The rupee eased after rising to its strongest in more than a week on Thursday, as traders shifted focus to lower Asian stocks from a weaker dollar.
At 10:30 am (0500 GMT), the partially convertible rupee was at 46.24/25 per dollar after hitting 46.1350, its strongest since November 17. It closed at 46.21/22 on Wednesday. The dollar fell to a 14-year low versus the yen and hit a 1-1/2 year low on the Swiss franc.
"That was the trigger for the rupee to open strong.

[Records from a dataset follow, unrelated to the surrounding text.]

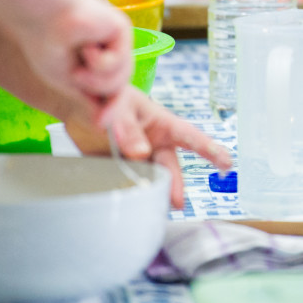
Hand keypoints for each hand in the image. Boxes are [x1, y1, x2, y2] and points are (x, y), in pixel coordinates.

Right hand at [13, 0, 131, 126]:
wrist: (39, 15)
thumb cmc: (44, 42)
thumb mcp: (66, 81)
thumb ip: (89, 98)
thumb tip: (105, 123)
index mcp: (96, 63)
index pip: (111, 91)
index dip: (109, 111)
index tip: (102, 127)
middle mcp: (110, 50)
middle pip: (120, 86)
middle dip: (111, 104)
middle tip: (95, 110)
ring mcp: (117, 40)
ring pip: (121, 79)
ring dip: (96, 80)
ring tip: (78, 68)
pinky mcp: (121, 30)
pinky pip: (120, 61)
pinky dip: (99, 62)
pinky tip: (86, 47)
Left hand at [66, 86, 232, 208]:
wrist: (75, 105)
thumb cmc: (105, 95)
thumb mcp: (118, 105)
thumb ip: (128, 127)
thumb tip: (140, 153)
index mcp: (162, 124)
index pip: (190, 137)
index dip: (211, 150)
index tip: (227, 165)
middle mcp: (153, 144)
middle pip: (169, 167)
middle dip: (175, 185)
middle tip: (176, 203)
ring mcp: (137, 159)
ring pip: (149, 179)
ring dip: (152, 192)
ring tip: (153, 208)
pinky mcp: (118, 170)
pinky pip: (127, 184)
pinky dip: (128, 194)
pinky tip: (129, 204)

But going forward we see little recovery with stocks in Asia trading weak," said a trader with a foreign bank.
India's benchmark BSE index opened weaker, tracking other markets like Tokyo's Nikkei, Hong Kong's Hang Seng and Seoul's Kospi.
Foreign portfolio buying of about USD 15.3 billion of stocks this year has helped the rupee rise nearly 13% from a record low of 52.2 in early March.
India can absorb USD 100 billion of capital inflows, nearly double what is expected this year, before it needed to take strong restrictive measures, C. Rangarajan, chairman of the prime minister's Economic Advisory Council, told Reuters on Tuesday.
One-month offshore non-deliverable forward rupee contracts were at 46.25/35.